*What is expected:*
Where does the word "apple" show up in the data? Please find each such line and copy it.

Dataset records START

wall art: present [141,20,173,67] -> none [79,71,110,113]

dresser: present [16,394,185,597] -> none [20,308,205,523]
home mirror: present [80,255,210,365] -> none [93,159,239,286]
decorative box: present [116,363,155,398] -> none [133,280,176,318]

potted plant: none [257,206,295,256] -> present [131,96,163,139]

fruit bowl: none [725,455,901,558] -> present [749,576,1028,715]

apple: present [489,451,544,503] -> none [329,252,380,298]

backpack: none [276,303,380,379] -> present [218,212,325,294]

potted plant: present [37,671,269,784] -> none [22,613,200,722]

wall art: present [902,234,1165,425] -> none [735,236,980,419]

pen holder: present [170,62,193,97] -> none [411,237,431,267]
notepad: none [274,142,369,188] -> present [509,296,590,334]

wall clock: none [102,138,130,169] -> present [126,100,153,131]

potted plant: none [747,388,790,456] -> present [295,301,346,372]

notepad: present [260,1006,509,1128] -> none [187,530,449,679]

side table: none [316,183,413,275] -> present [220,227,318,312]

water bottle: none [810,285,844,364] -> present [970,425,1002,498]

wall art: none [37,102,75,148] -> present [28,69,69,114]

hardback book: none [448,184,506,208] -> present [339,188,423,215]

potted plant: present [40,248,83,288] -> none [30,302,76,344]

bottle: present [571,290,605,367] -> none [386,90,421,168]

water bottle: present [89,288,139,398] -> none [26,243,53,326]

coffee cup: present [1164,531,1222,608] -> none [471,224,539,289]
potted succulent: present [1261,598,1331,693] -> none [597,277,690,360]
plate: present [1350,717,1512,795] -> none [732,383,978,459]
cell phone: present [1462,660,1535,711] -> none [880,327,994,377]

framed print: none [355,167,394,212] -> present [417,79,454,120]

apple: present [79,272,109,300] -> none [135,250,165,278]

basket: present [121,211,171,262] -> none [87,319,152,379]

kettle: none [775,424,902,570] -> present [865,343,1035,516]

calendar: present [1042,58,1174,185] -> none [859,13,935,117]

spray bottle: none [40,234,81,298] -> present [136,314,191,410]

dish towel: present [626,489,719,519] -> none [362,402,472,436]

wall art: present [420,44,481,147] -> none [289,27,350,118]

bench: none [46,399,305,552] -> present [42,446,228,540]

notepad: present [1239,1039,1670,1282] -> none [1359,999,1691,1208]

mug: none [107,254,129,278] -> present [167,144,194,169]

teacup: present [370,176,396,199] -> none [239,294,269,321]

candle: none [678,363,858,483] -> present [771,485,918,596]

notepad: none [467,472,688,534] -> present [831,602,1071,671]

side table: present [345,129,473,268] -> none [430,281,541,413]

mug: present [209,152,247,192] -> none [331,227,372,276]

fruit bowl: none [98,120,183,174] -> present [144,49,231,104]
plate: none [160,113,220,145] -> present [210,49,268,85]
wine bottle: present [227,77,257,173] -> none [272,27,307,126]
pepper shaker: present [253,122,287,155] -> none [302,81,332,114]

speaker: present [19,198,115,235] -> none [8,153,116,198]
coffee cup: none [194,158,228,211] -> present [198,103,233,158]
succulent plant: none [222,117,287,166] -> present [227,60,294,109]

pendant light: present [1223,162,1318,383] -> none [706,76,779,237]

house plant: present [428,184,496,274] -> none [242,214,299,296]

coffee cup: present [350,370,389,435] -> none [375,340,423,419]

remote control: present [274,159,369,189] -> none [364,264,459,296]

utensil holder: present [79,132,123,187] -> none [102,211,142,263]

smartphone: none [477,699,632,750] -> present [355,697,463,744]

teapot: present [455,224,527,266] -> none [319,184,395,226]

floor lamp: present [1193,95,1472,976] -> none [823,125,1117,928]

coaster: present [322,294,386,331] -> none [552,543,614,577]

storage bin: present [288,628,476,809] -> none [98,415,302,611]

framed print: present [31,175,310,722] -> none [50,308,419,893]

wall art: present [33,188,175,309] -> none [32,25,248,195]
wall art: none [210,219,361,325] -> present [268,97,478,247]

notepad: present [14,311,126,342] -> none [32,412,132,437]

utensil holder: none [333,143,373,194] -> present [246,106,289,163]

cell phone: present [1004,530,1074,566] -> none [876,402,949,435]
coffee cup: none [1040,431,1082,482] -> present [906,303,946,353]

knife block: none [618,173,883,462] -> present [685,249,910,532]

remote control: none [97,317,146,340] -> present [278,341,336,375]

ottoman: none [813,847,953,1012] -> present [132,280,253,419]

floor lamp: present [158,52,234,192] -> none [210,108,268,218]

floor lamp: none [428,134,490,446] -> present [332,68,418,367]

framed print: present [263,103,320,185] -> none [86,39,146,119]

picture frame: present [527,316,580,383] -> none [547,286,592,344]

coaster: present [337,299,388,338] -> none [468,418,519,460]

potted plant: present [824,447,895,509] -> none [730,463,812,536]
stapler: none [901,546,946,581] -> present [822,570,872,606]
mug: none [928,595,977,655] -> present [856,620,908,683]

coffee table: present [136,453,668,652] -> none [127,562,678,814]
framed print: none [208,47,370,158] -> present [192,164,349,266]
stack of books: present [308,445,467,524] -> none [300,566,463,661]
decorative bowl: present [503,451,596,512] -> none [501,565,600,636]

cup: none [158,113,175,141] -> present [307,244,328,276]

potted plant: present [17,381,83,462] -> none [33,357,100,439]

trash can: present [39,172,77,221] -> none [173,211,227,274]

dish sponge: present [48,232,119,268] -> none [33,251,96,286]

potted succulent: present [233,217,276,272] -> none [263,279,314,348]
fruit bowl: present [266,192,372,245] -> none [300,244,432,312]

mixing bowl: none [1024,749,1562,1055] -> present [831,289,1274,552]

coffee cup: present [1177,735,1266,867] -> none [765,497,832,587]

Dataset records END

*Answer to this problem:*
apple: present [489,451,544,503] -> none [329,252,380,298]
apple: present [79,272,109,300] -> none [135,250,165,278]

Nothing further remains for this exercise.